### Work instructions
Print the forum post on triangles with complex coordinates word for word, from "Now we have" up to and including "xi3, yr3, 0.".

### Excerpted passage
- - - -
Dik T. Winter said:
No. It is much more basic. How would you define a trangle with one right
angle and two complex angles? The question being: "what *is* a complex
angle?"
Let's imagine a triangle with complex instead of real coordinates.
So instead of x1, y1, x2, y2, x3, y3 we have xr1, xi1, yr1, yi1, xr2, xi2,
yr2, yi2, xr3, xi3, yr3, yi3.
You agree that the sine of such a triangle could be complex, if only we can
decide which is the right angle, because we are dividing one complex number
by another.
To reduce thr strain on our brain, lets declare point one to be at the
origin.
Now we have
0, 0, 0, 0, xr2, xi2, yr2, yi2, xr3, xi3, yr3, yi3.
To reduce the strain further, we can say that point two always alies along
the real x axis.
0, 0, 0, 0, xr2, 0, 0, 0, xr3, xi3, yr3, yi3.
Once we've done that we can rotate about the x axis until one of the other
points goes to zero. Let's choose to lose yi3.
Now we've got
0, 0, 0, 0, xr2, 0, 0, 0, xr3, xi3, yr3, 0.
Now things are really looking up. We've only got one imaginary component
complicating things.
However can can play another trick. Three points in four dimensions are
exactly the same as four points in three dimensions.
So now we;ve got
0, xr2, xr3 - xreal
0, 0, xi3 - x imaginary
0, 0, yr3 - y real
0, 0, 0 - y imaginary.
very nicely, we've got a point at the origin. And four points can be defined
by two lengths, two angles, and one torsion angle - assuming we ignore
translation and rotation. However when we look at our zeroes, we can knock
out the x column, and the two middle values are in a straight line. So we
are actually left with a regular triangle, and we can see if it is
right-angled. Unfortunately we actually have three such "triangles", because
we've introduced more possible connections. Only one of them has no BC edge
and thus isn't a triangle.
- - - -
### Study material
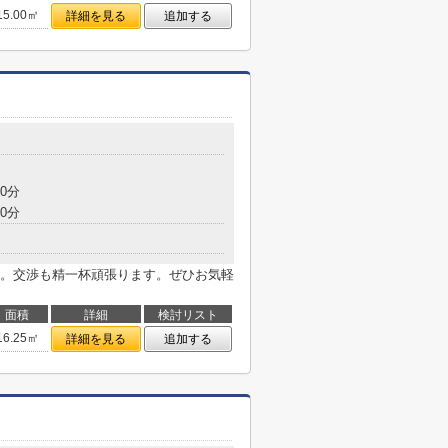
15.00㎡
詳細を見る
追加する
0分
0分
。交渉も精一杯頑張ります。ぜひお気軽
面積
詳細
検討リスト
16.25㎡
詳細を見る
追加する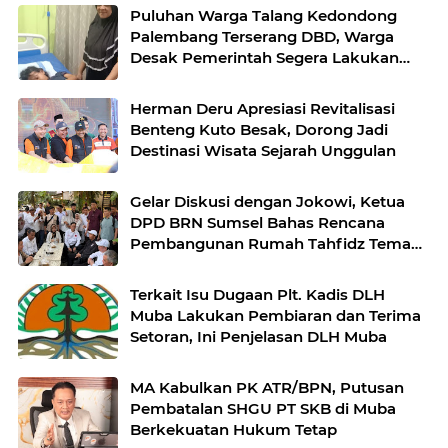
Puluhan Warga Talang Kedondong
Palembang Terserang DBD, Warga
Desak Pemerintah Segera Lakukan
Fogging
Herman Deru Apresiasi Revitalisasi
Benteng Kuto Besak, Dorong Jadi
Destinasi Wisata Sejarah Unggulan
​Gelar Diskusi dengan Jokowi, Ketua
DPD BRN Sumsel Bahas Rencana
Pembangunan Rumah Tahfidz Teman
Tuli di Palembang ​
Terkait Isu Dugaan Plt. Kadis DLH
Muba Lakukan Pembiaran dan Terima
Setoran, Ini Penjelasan DLH Muba
MA Kabulkan PK ATR/BPN, Putusan
Pembatalan SHGU PT SKB di Muba
Berkekuatan Hukum Tetap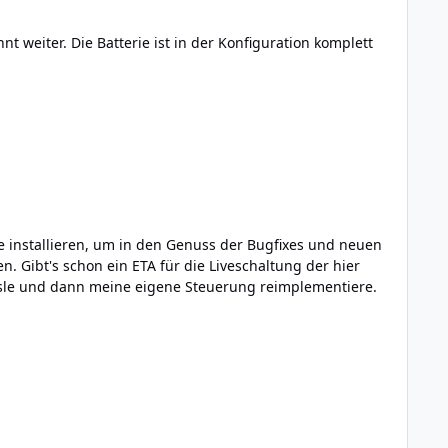
nt weiter. Die Batterie ist in der Konfiguration komplett
installieren, um in den Genuss der Bugfixes und neuen
 Gibt's schon ein ETA für die Liveschaltung der hier
hsle und dann meine eigene Steuerung reimplementiere.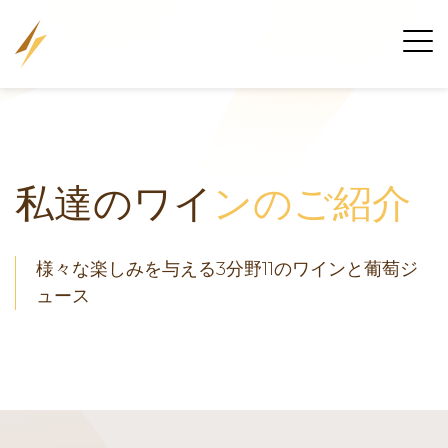
私達のワイ
ンのご紹介
様々な楽しみを与える3分野11のワインと葡萄ジ
ュース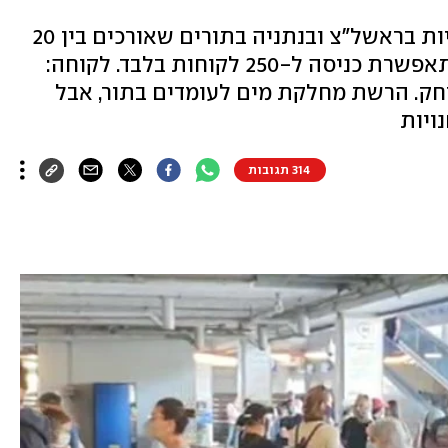
עשרות לקוחות עומדים מחוץ לחנויות בראשל"צ ובנתניה בתורים שאורכים בין 20
דקות לשעה וחצי. בחנויות עצמן מתאפשרת כניסה ל-250 לקוחות בלבד. לקוחה:
חק. הרשת מחלקת מים לעומדים בתור, אבל
ויות
314 תגובות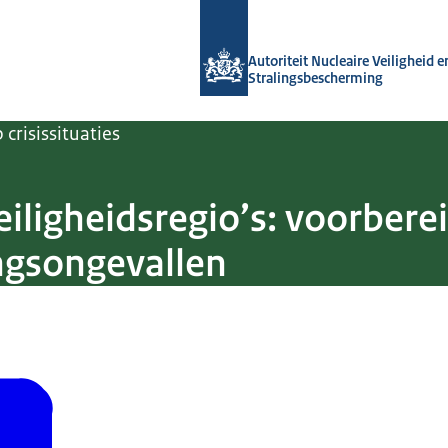
Naar de homepage van Autoriteit NVS
Autoriteit Nucleaire Veiligheid e
Stralingsbescherming
crisissituaties
ligheidsregio’s: voorbere
ingsongevallen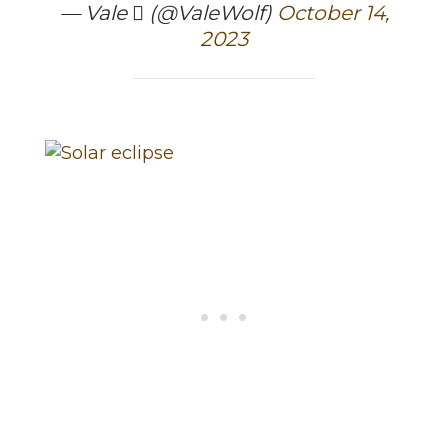
— Vale  (@ValeWolf)
October 14,
2023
- - - -
### Answer to the problem
Now we have
0, 0, 0, 0, xr2, xi2, yr2, yi2, xr3, xi3, yr3, yi3.
To reduce the strain further, we can say that point two always alies along
the real x axis.
0, 0, 0, 0, xr2, 0, 0, 0, xr3, xi3, yr3, yi3.
Once we've done that we can rotate about the x axis until one of the other
points goes to zero. Let's choose to lose yi3.
Now we've got
0, 0, 0, 0, xr2, 0, 0, 0, xr3, xi3, yr3, 0.